What New Information Does This Article Contribute?
A genetic absence of the inhibitory signaling adaptor TRAF-1 (tumor necrosis receptor–associated factor 1), which limits several inflammatory pathways, is associated with sustained inflammation of mouse adipose tissue.
TRAF-1–deficient mice on high-fat diet showed increased lipolysis in inflamed adipose tissue, enhanced lipid breakdown in adipocytes, and were protected from obesity and insulin resistance.
Inflammatory cytokines released by TRAF-1–deficient adipose tissue macrophages were required to promote lipolytic pathways in TRAF-1–deficient adipocytes.

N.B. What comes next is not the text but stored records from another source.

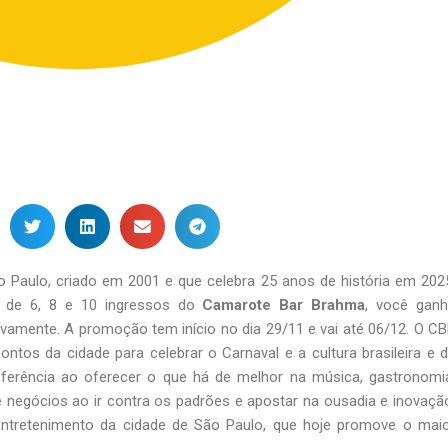
 Paulo, criado em 2001 e que celebra 25 anos de história em 202
 de 6, 8 e 10 ingressos do
Camarote Bar Brahma
, você gan
vamente. A promoção tem início no dia 29/11 e vai até 06/12. O C
ntos da cidade para celebrar o Carnaval e a cultura brasileira e 
eferência ao oferecer o que há de melhor na música, gastronomi
 negócios ao ir contra os padrões e apostar na ousadia e inovaçã
entretenimento da cidade de São Paulo, que hoje promove o mai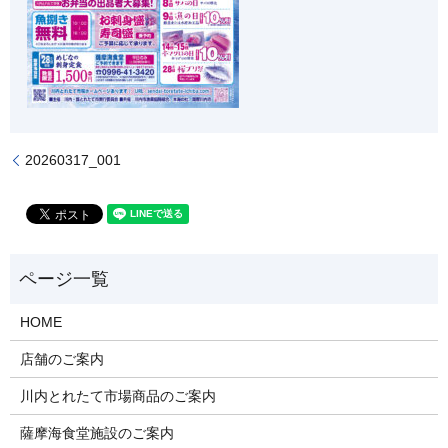
20260317_001
HOME
店舗のご案内
川内とれたて市場商品のご案内
薩摩海食堂施設のご案内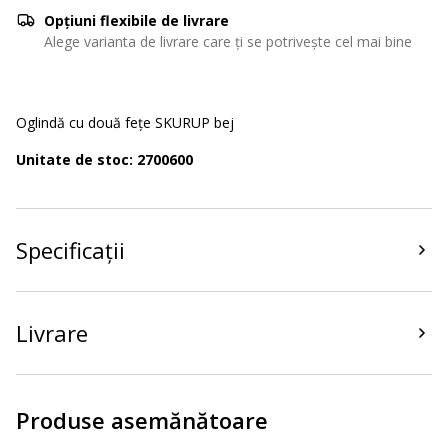
Opțiuni flexibile de livrare
Alege varianta de livrare care ți se potrivește cel mai bine
Oglindă cu două fețe SKURUP bej
Unitate de stoc: 2700600
Specificații
Livrare
Produse asemănătoare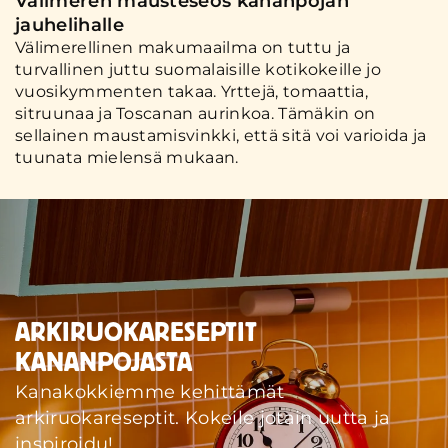
Välimeren mausteseos kananpojan
jauhelihalle
Välimerellinen makumaailma on tuttu ja
turvallinen juttu suomalaisille kotikokeille jo
vuosikymmenten takaa. Yrttejä, tomaattia,
sitruunaa ja Toscanan aurinkoa. Tämäkin on
sellainen maustamisvinkki, että sitä voi varioida ja
tuunata mielensä mukaan.
ARKIRUOKARESEPTIT
KANANPOJASTA
Kanakokkiemme kehittämät
arkiruokareseptit. Kokeile jotain uutta ja
inspiroidu!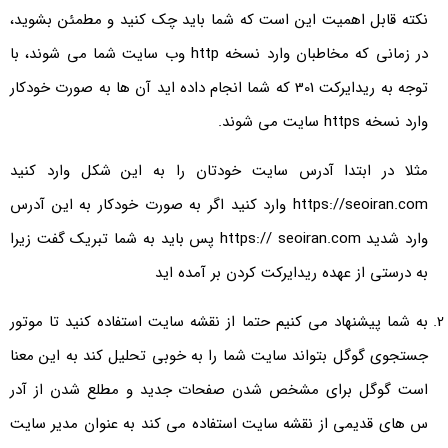
نکته قابل اهمیت این است که شما باید چک کنید و مطمئن بشوید،
در زمانی که مخاطبان وارد نسخه http وب سایت شما می شوند، با
توجه به ریدایرکت 301 که شما انجام داده اید آن ها به صورت خودکار
وارد نسخه https سایت می شوند.
مثلا در ابتدا آدرس سایت خودتان را به این شکل وارد کنید
https://seoiran.com وارد کنید اگر به صورت خودکار به این آدرس
وارد شدید https:// seoiran.com پس باید به شما تبریک گفت زیرا
به درستی از عهده ریدایرکت کردن بر آمده اید
به شما پیشنهاد می کنیم حتما از نقشه سایت استفاده کنید تا موتور
جستجوی گوگل بتواند سایت شما را به خوبی تحلیل کند به این معنا
است گوگل برای مشخص شدن صفحات جدید و مطلع شدن از آدر
س های قدیمی از نقشه سایت استفاده می کند به عنوان مدیر سایت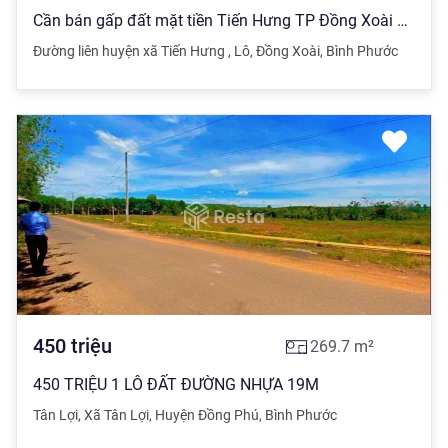
Cần bán gấp đất mặt tiền Tiến Hưng TP Đồng Xoài 5x45;10x45;15x45 đất thổ cư sổ sẵn
Đường liên huyện xã Tiến Hưng
,
Lô
,
Đồng Xoài
,
Bình Phước
450
triệu
269.7
m²
450 TRIỆU 1 LÔ ĐẤT ĐƯỜNG NHỰA 19M
Tân Lợi
,
Xã Tân Lợi
,
Huyện Đồng Phú
,
Bình Phước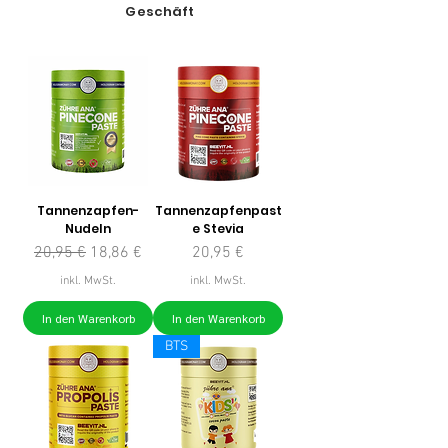
Geschäft
Tannenzapfen-
Tannenzapfenpast
Nudeln
e Stevia
Standardpreis
Sale-Preis
Preis
20,95 €
18,86 €
20,95 €
inkl. MwSt.
inkl. MwSt.
In den Warenkorb
In den Warenkorb
BTS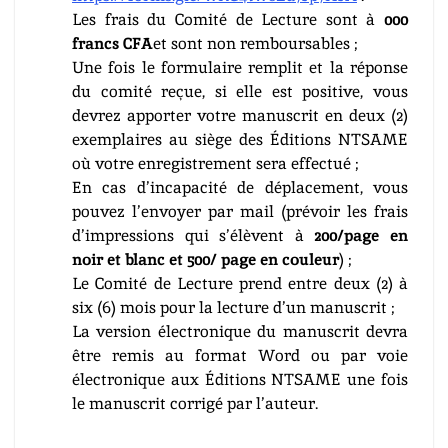
Les frais du Comité de Lecture sont à
000
francs CFA
et sont non remboursables ;
Une fois le formulaire remplit et la réponse
du comité reçue, si elle est positive, vous
devrez apporter votre manuscrit en deux (2)
exemplaires au siège des Éditions NTSAME
où votre enregistrement sera effectué ;
En cas d’incapacité de déplacement, vous
pouvez l’envoyer par mail (prévoir les frais
d’impressions qui s’élèvent à
200/page en
noir et blanc et 500/ page en couleur
) ;
Le Comité de Lecture prend entre deux (2) à
six (6) mois pour la lecture d’un manuscrit ;
La version électronique du manuscrit devra
être remis au format Word ou par voie
électronique aux Éditions NTSAME une fois
le manuscrit corrigé par l’auteur.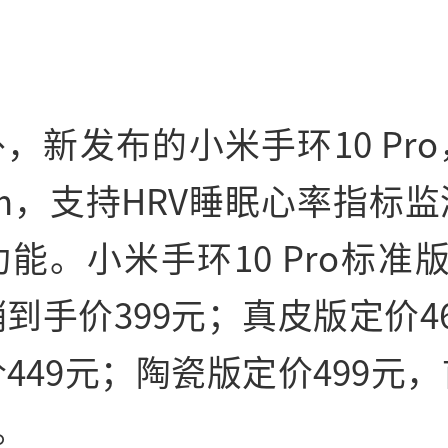
，新发布的小米手环10 Pr
mm，支持HRV睡眠心率指标
能。小米手环10 Pro标准版
到手价399元；真皮版定价4
449元；陶瓷版定价499元
。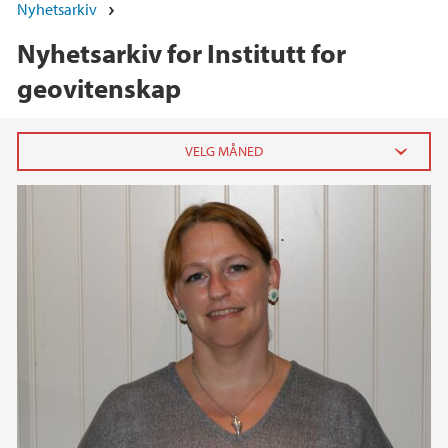
Nyhetsarkiv
Nyhetsarkiv for Institutt for
geovitenskap
2026
juni (1)
april (2)
februar (1)
januar (3)
2025
2024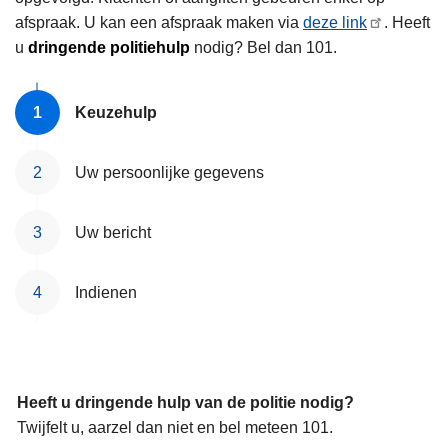
afspraak. U kan een afspraak maken via
deze link
. Heeft
u
dringende politiehulp
nodig? Bel dan 101.
Keuzehulp
Uw persoonlijke gegevens
Uw bericht
Indienen
Heeft u dringende hulp van de politie nodig?
Twijfelt u, aarzel dan niet en bel meteen 101.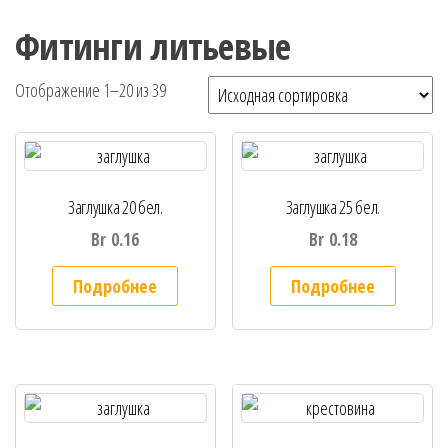
Фитинги литьевые
Отображение 1–20 из 39
Заглушка 20 бел.
Заглушка 25 бел.
Br
0.16
Br
0.18
Подробнее
Подробнее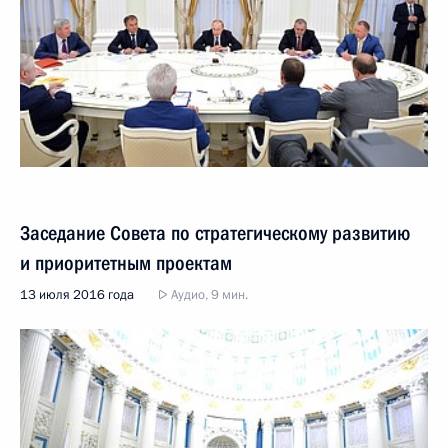
Заседание Совета по стратегическому развитию
и приоритетным проектам
13 июля 2016 года
Аудио, 9 мин.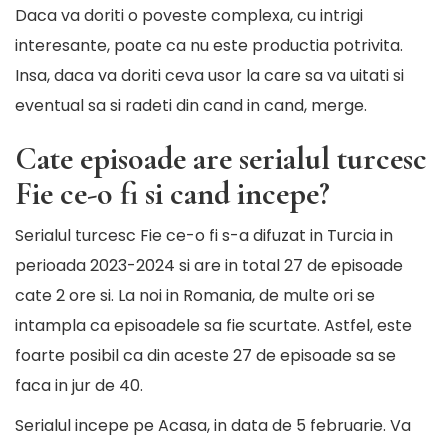
Daca va doriti o poveste complexa, cu intrigi
interesante, poate ca nu este productia potrivita.
Insa, daca va doriti ceva usor la care sa va uitati si
eventual sa si radeti din cand in cand, merge.
Cate episoade are serialul turcesc
Fie ce-o fi si cand incepe?
Serialul turcesc Fie ce-o fi s-a difuzat in Turcia in
perioada 2023-2024 si are in total 27 de episoade
cate 2 ore si. La noi in Romania, de multe ori se
intampla ca episoadele sa fie scurtate. Astfel, este
foarte posibil ca din aceste 27 de episoade sa se
faca in jur de 40.
Serialul incepe pe Acasa, in data de 5 februarie. Va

Human obesity and insulin resistance are associated with inflammation in adipose tissue. Therefore, it has been proposed that inflammatory pathways promote obesity and dysmetabolism. In this study, in a gain-of-function model of inflammation by knocking out the inhibitory anti-inflammatory adapter TRAF-1, we found that enhanced inflammation can synergize with lipolytic pathways to increase the breakdown of lipids in adipocytes, reduce adipose tissue depots, and improve obesity and its metabolic complications. Thus, inflammation of obese adipose tissue is not necessarily detrimental but may instead be required to maintain a beneficial remodeling of adipose tissue. These findings question the overall pathogenic role of inflammation in cardiometabolic disease.